▸ Ausgewählter Text:
= = = = =
Ich glaube, man wird so lange fortfahren, die materiellen Tendenzen zu verfolgen, bis man mit Schrecken wahrnimmt, daß die moralischen darüber vernachlässigt sind. Wenn die Prosa uns die Poesie erstickt, ist das noch nicht einmal so viel, als wenn auch das Herz erstickt wird. Man beruhigt sich zwar damit, daß man sagt: die Moral wird nicht zurück, sondern nur bei Seite gesetzt; man wolle sie nicht leugnen, sondern nur einstweilen auf sich beruhen lassen. Allein es gibt keine Tugend, wo es keine Uebung derselben gibt. Die Ideen, welche auf sich beruhen, sind todt. Sie bedürfen, um zu leben, gleichviel des Fürs oder Widers, der Vertheidigung oder des Angriffs; wenn sie nur in Bewegung sind, wenn sie nur anregen und angeregt werden. Das Salz kann auch dumm werden, sagte der große Begründer einer idealischen Weltordnung. Aber auch all unser Wissen, unser Glauben, unser Gott, unsre Freiheit, unsre Unsterblichkeit: dieß Alles kann dumm werden, wenn man es außerhalb der Discussion setzt. Spinneweben werden sich darüber ziehen. Schimmel und Fäulniß werden die Zinsen eines Kapitals seyn, das man nicht an irgend einen soliden Platz, an das Herz und Gemüth wenigstens, wenn man nicht an die Spekulation mehr will, anlegt.
Wenn mir durch eine Erfahrung dieß Phänomen recht klar gemacht wird, so ist es das Bild einer jüdischen Familie, die berühmt genug in der Handelswelt ist, als daß ich nicht gestehen sollte, sie mehr als oberflächlich zu kennen. Hier wird ein scharfer Beobachter leicht drei Abstufungen der Bildung wahrnehmen können, drei Abstufungen, die zu gleicher Zeit die verschiedenen Phasen unsrer Zeit veranschaulichen. Im Hintergrunde steht ein alter Patriarch, der Großvater des Hauses, ein schlichter, rein an jüdische Sitte haltender Greis. Sein Anblick erregt Ehrfurcht. Sein weißes Haar, ein kurzer Bart, von dem er sich nicht trennen kann, sein dreieckiger Hut, sein Gang, sein röthlicher Rock, Alles dieß ruft eine verschwundene Zeit zurück, die nirgends weniger noch zu ahnen wäre, als in dem Hause, wo der alte Patriarch noch immer die erste Person ist, wo alle Extravaganzen der Mode ihren duftenden Tempel finden, wo Teppiche und Tapeten als Unterlagen einer Pracht dienen, die selbst von den Häusern der reichsten Würdenträger unserer Krone nicht wiedergegeben werden kann. Im Vorgrunde dagegen steht der Sohn des Hauses, ein bildschöner junger Mann, der dem charakteristischen Ausdruck eines Italieners mehr gleicht, als einem Juden. Der Großvater heißt Moses, dieser Enkel Moritz. Moritz spricht die meisten neuern Sprachen, zeichnet, malt, ist Virtuose auf dem Pianoforte, componirt, dichtet, er ist ein Genie. Und dieß noch nicht einmal genug! Moritz ist sogar Schwärmer, Enthusiast mit der Reverbère der Melancholie. Er fühlt sich unglücklich. Er verachtet seinen Reichthum, seine Eltern sogar, die ihn zusammenscharren. Er steht, kaum wissend, daß er Jude ist, an der Spitze eines Comité's zur Emanzipation der Israeliten. Er hat Herrn Grant einen Wagen mit sechs Pferden schenken wollen, wenn dieser nicht ein so guter Fußgänger wäre. Kurz, Moritz ist ein Kind des Tages und des Jahrhunderts, wenn das Letztere seinen schwärmerischen Zug behaupten sollte.
= = = = =
▸ Datenauszug:
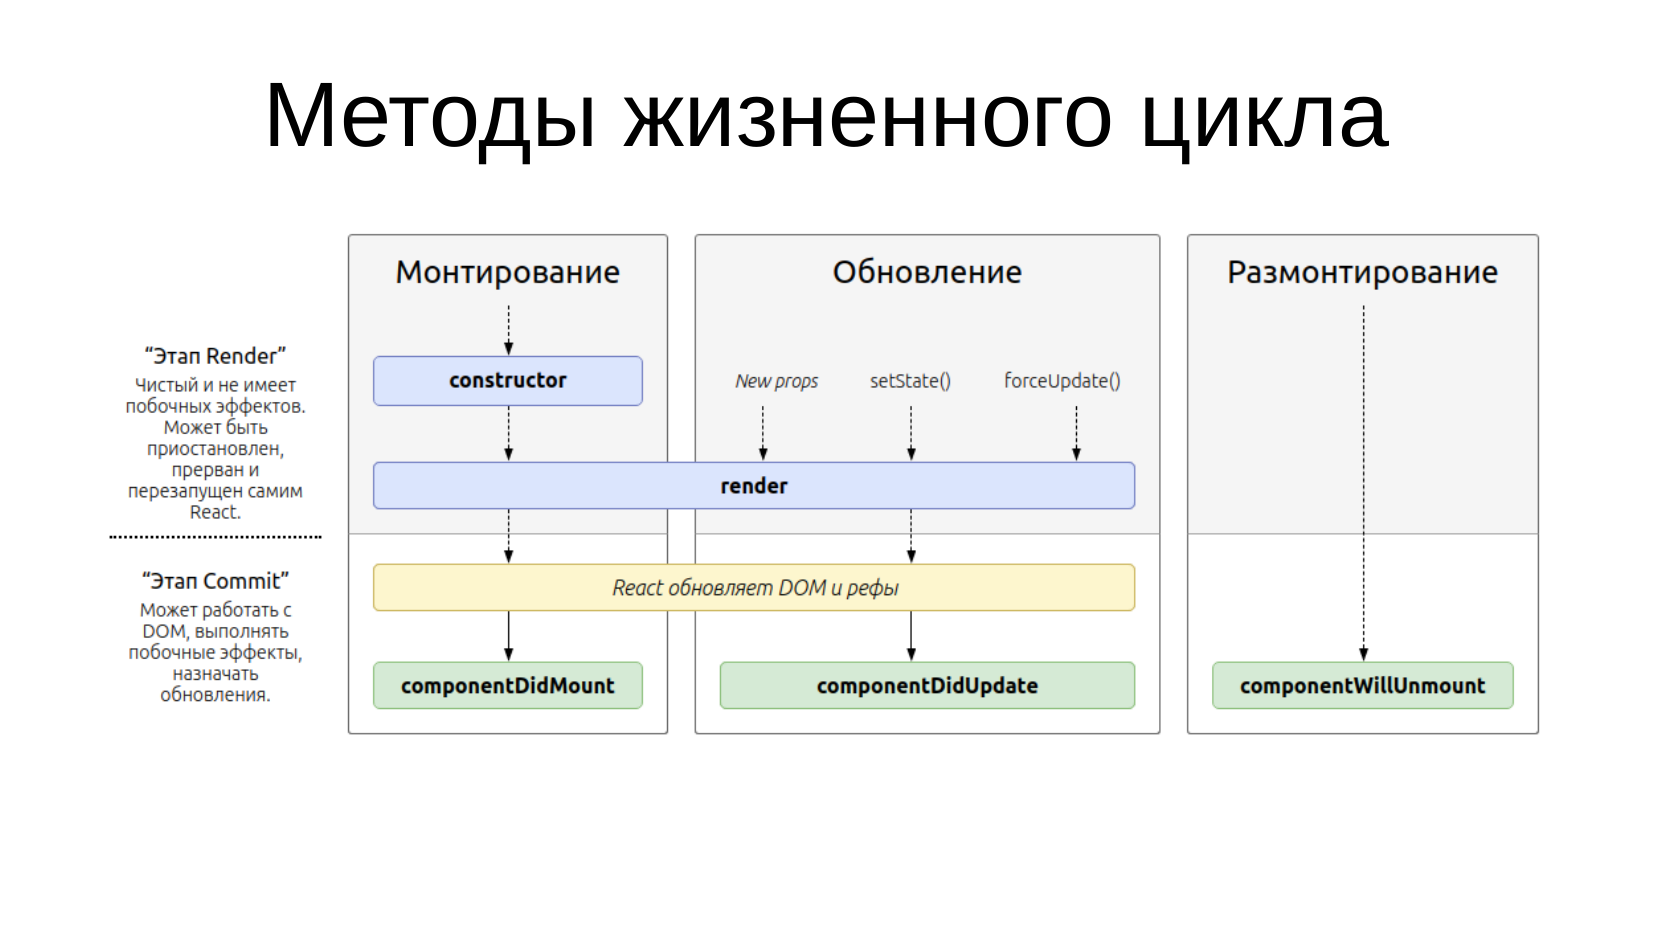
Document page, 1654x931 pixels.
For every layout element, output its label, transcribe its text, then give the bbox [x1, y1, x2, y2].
= = = = =
▸ Aufgabe: Warum reicht es laut dem ausgewählten Text nicht aus, die Moral nur „bei Seite“ zu setzen und einstweilen auf sich beruhen zu lassen? Antworte in ein bis drei Sätzen.

▸ Lösung: Es gibt keine Tugend ohne ihre Übung, und Ideen, die auf sich beruhen, sind tot. Um zu leben, brauchen sie das Für oder Wider, Verteidigung oder Angriff, also Bewegung, in der sie anregen und angeregt werden.